As jarring and troubling as the news has been for all of us here at HBS, for international students, the perspective is peppered with shifting expectations, challenged perceptions of America, and personal worries as the tightening of the credit markets leave many students wondering how they’ll finance the balance of their education.
The unfolding of the current financial crisis has all of us glued to our televisions, blackberries and newspapers as we try to adjust our career choices, goals and lives in general. It seems as if every day there is more news accumulating: another firm down, another horrible day in the market, increasing talk of the global repercussions of America’s mistakes.
On many people’s minds is the change in CitiAssist loan products, and the effect it will have on international student presence. An initial email from financial aid, which detailed Citi’s new requirement of a U.S. co-signer for international students, caused ripples of concern throughout the community. However, students now feel much more assured that HBS will work to find a solution. Max Reichel is “confident that Harvard will figure something out for the next year, given the financial strength of the institution and the promise they make to international students.” His views represent the general sentiment on campus: many believe if HBS were to lose international students to financial concerns, the reputation and character of the school would be forever tarnished.

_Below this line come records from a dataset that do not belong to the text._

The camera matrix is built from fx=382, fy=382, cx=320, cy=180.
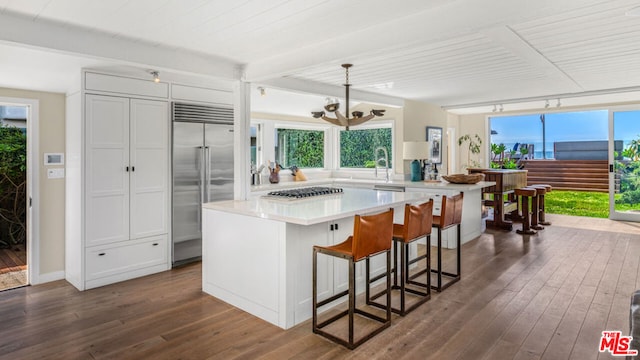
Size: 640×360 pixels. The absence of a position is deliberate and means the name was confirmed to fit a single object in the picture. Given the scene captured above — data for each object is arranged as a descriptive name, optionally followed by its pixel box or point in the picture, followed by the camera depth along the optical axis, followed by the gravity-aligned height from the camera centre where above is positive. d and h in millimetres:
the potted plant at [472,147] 8516 +582
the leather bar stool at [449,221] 3584 -464
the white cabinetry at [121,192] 3732 -195
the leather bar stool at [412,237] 3109 -535
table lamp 5781 +303
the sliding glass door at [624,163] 6855 +175
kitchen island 2850 -630
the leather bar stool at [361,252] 2555 -550
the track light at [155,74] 3705 +963
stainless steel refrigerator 4355 +65
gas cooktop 3672 -201
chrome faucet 6523 +248
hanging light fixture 3682 +531
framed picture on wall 6800 +553
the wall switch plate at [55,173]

But private loans aside, the ability to finance two expensive years here has many students on edge. Some students are essentially shorting the U.S. dollar in an effort to make HBS more affordable. Rie Yano, a Japanese RC student, has been converting her yens to dollars due to the relative strength of her country’s currency. However, she still worries that she “has no idea how I’m going to finance my EC year”.

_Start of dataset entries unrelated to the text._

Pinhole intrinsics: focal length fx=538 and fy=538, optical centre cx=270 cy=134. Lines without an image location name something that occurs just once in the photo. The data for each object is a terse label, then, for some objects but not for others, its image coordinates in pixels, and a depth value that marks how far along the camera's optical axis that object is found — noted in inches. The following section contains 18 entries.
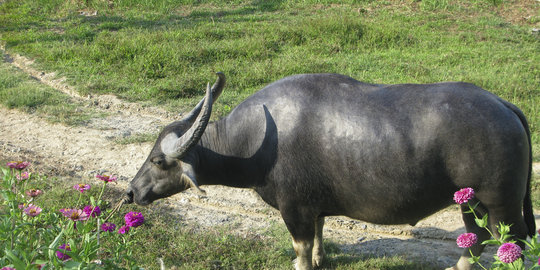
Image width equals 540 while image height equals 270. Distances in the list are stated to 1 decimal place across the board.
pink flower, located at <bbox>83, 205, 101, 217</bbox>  114.1
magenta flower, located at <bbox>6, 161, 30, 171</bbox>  115.4
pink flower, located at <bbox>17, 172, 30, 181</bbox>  116.7
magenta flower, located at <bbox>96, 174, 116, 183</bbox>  119.1
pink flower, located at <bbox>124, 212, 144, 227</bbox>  116.6
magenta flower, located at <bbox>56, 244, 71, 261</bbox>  101.8
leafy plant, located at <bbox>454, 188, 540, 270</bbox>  92.8
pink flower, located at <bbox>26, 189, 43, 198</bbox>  116.2
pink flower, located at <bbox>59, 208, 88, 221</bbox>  109.7
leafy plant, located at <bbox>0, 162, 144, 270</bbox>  97.0
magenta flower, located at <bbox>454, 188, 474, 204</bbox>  105.6
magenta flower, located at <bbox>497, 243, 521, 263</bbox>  92.6
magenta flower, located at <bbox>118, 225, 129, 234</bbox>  115.0
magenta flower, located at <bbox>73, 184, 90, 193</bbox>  121.4
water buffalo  127.0
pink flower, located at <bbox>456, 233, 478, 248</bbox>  101.6
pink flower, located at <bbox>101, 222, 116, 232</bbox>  116.0
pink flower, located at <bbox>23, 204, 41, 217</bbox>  110.4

Adam Taylor converted all of his life savings from British Pounds to dollars in May, anticipating the volatility of American currency. But he still thinks about how fortunate of a choice he made. “If I’d converted all my British Pounds to dollars at today’s prices my MBA would have been 25% more expensive. Imagine if everyone’s savings went down 25%”. He plans on taking out additional loans in U.S. dollars, then returning to the U.K. to work after school.

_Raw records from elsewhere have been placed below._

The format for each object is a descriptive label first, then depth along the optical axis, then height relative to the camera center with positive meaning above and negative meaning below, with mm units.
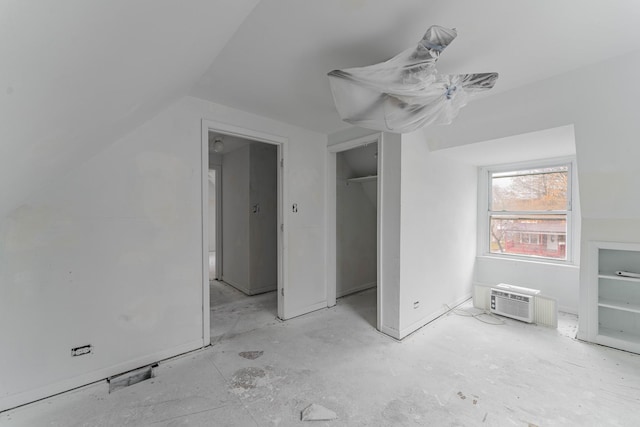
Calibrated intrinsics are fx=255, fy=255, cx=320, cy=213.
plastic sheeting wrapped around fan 1322 +727
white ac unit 2777 -1032
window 3150 -19
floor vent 1796 -1218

The job market has all of us sitting tight. We wonder what the prospects for summer internships will be, and what the implications are for full-time employment once our two years here are done. Fabrice Lesaffre, who came to HBS from France, used to think that working in the US post- business school was the safest and most lucrative option, albeit unexciting. The crisis has changed his mind; he now thinks, “working outside the U.S. definitely offers more financial and career opportunities.” He also expresses pity for U.S. students who cannot or will not work outside of this country.
Other students wonder how permanent of a change the perceived shift in career opportunities really is, and are thankful for the benefit global firms present in today’s environment. Tarek Saghir, a JD/MBA from Toronto, Canada, says, “the current situation makes me appreciate the importance of being able to work in other countries that are less impacted by the financial crisis. It seems that increasingly you can work for a single employer in multiple geographies, and that having these other options acts like insurance during rough times.” Numerous international students expressed this sentiment, with preferences for client services firms with an international presence reiterated as a secure option for career growth.
But there is also the idea that the current financial state, though global in scope, has made the oft-difficult decision of working here in the States or returning back to one’s home country a bit easier. The America of the last couple of months of headlines is a different picture than the world has known throughout most of recent memory. Farai Shonhiwa is a South African citizen who is living in the U.S. for the first time, and sums up her experience with a simple idiom. “[The financial crisis] underscores the point that all that glitters is not gold.” It also makes the pull between home and here a clearer choice in some instances. Shonhiwa speaks about the particular benefit that some emerging markets are expected to reap as a result of all of this. “For many people who come here for school from Africa there is a measure of internal tension around pursuing career opportunities in an economy as developed as that of the US vs. going back home . . . the relatively low correlation between African markets– excluding South Africa– and major global markets, coupled with the accelerating pace of development in many parts of the continent make career opportunities in Africa increasingly attractive.”Wherever the ups and downs of the financial crisis may take us, it is important to recognize the diversity of experience and effect that are present throughout our community. The challenges will surely continue, but the will to navigate them will persevere. To be sure, the crisis has presented a new lens to explore personal, educational and career choices, and like most of the students mentioned during the course of this article, what better place to be experiencing it all?